Yes, exactly. Except this only explains where species could come from if you already have some species to start with. (And it could be extended to how the different groups of organisms arose, at least until we get into details, like where multicellularity came from, then we get lots of ideas, but not much we can test, if I understood correctly.)
QUOTE(Nuu™™)
If you believe in 'micro-evolution', then you can't not believe in evolution as a whole. Micro-evolution, with enough isolation of populations and enough time, leads to new species.
That's reaching just a bit. Sane creationists (Guess it would help to admit I used to be one. I don't know what I am now. And yes, they do exist. Your religious beliefs don't define your sanity, in general.) accept "micro-evolution" because they don't have much choice. We hav evidence of adaptation and new species. Where they differ from (most) evolutionists is in where the species came from to start with.

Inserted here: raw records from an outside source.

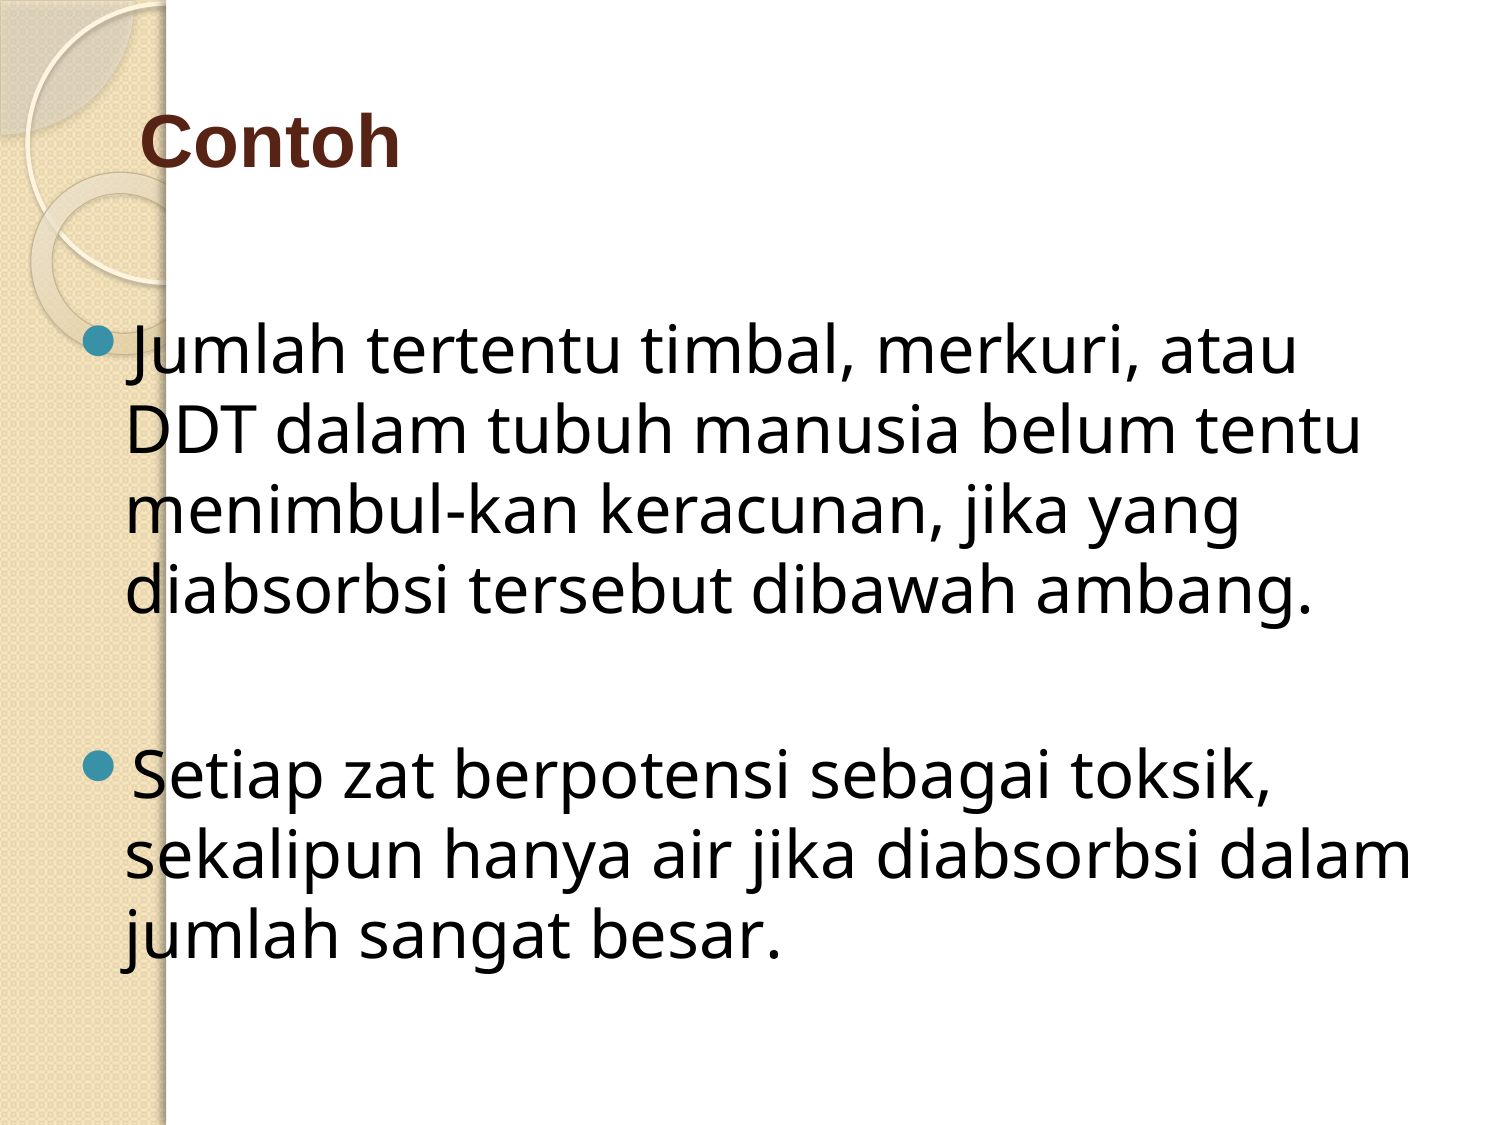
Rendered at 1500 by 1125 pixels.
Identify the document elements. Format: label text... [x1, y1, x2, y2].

title Contoh [125, 75, 1388, 200]
list Jumlah tertentu timbal, merkuri, atau DDT dalam tubuh manusia belum tentu menimbul-kan keracunan, jika yang diabsorbsi tersebut dibawah ambang. Setiap zat berpotensi sebagai toksik, sekalipun hanya air jika diabsorbsi dalam jumlah sangat besar. [50, 299, 1450, 1000]
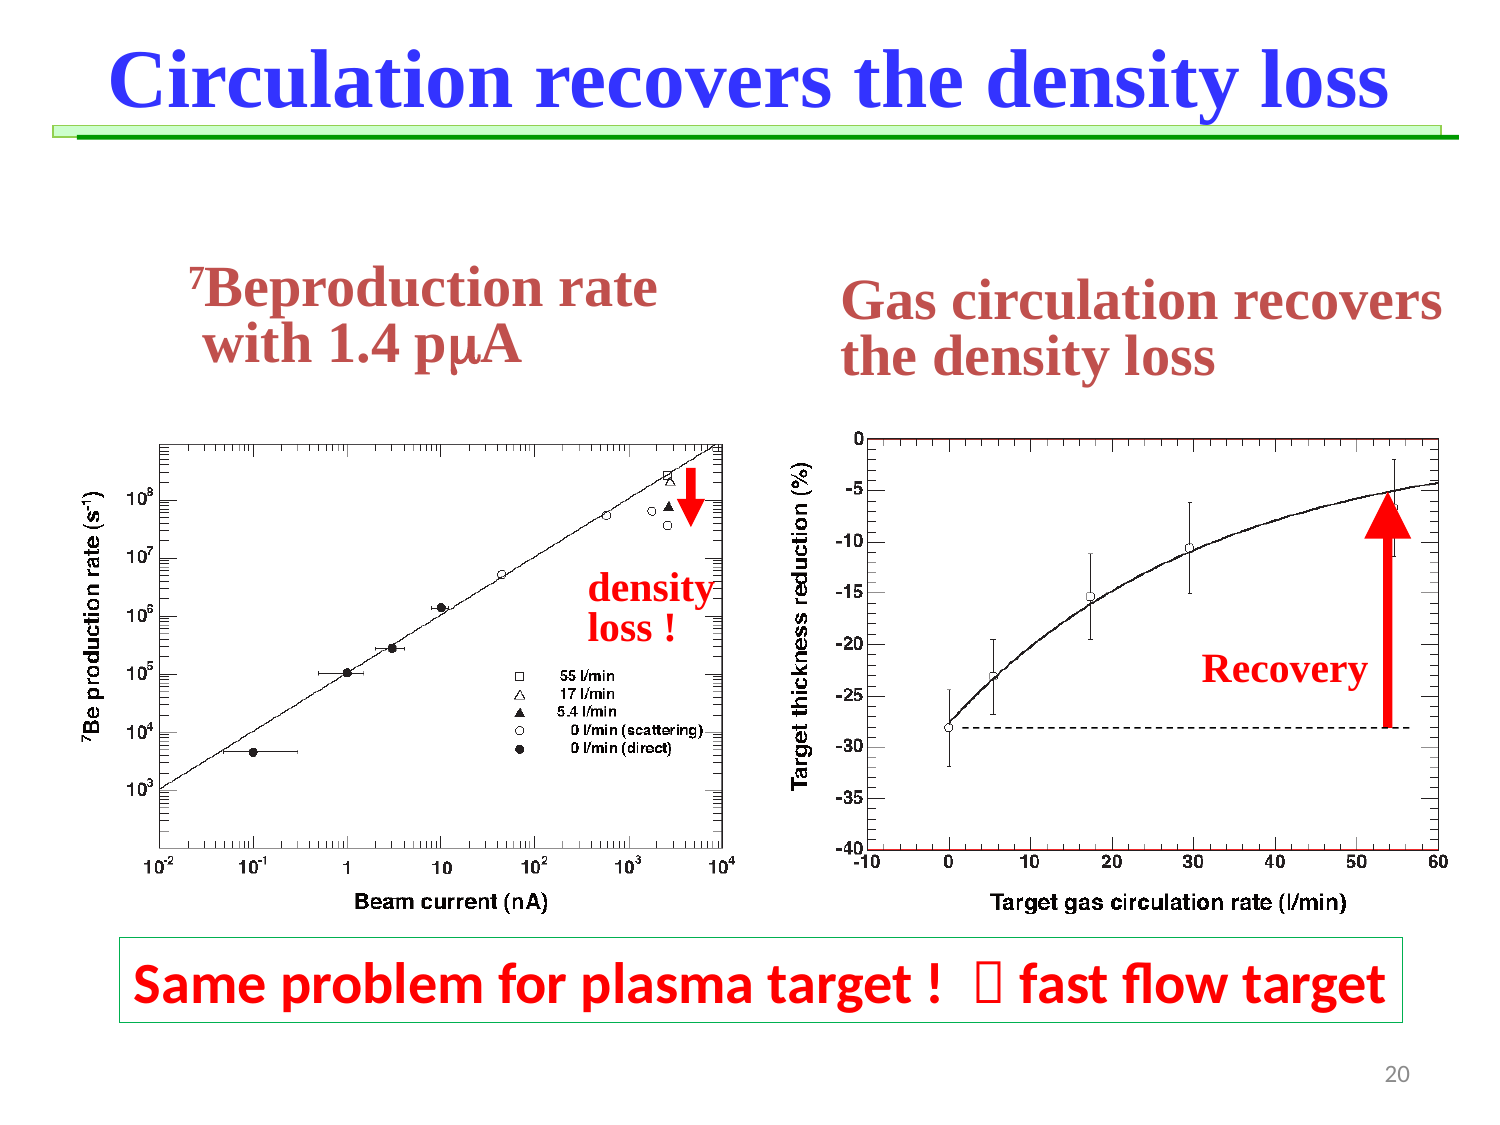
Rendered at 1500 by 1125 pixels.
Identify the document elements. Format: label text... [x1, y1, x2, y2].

text_box 7Beproduction rate with 1.4 pmA [173, 254, 689, 376]
picture [0, 349, 1500, 965]
title Circulation recovers the density loss [76, 0, 1424, 123]
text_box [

There are actually quite a number of kinds of creationists. To name three:
- young-earth creationists - they take the bible literally, unless it's obviously meant to be figurative, and so get an age for the earth from the chronologies listed in different parts of the bible, an estimated generation length, and usually a couple thousand years for good measure. The fossil record was a result of a global flood.
- old-earth creationists (one version) - they believe the earth is as old as scientists have figured, but that God was displeased with things as they progressed up to there, so he destroyed everything (In what they call a gap between Genesis 1:1 and Genesis 1:2, aka Gap-theory) and created as he said in Genesis, which accounts for the fossil record.
- theistic evolutionists - God started things, but he used evolution to get to what we see today.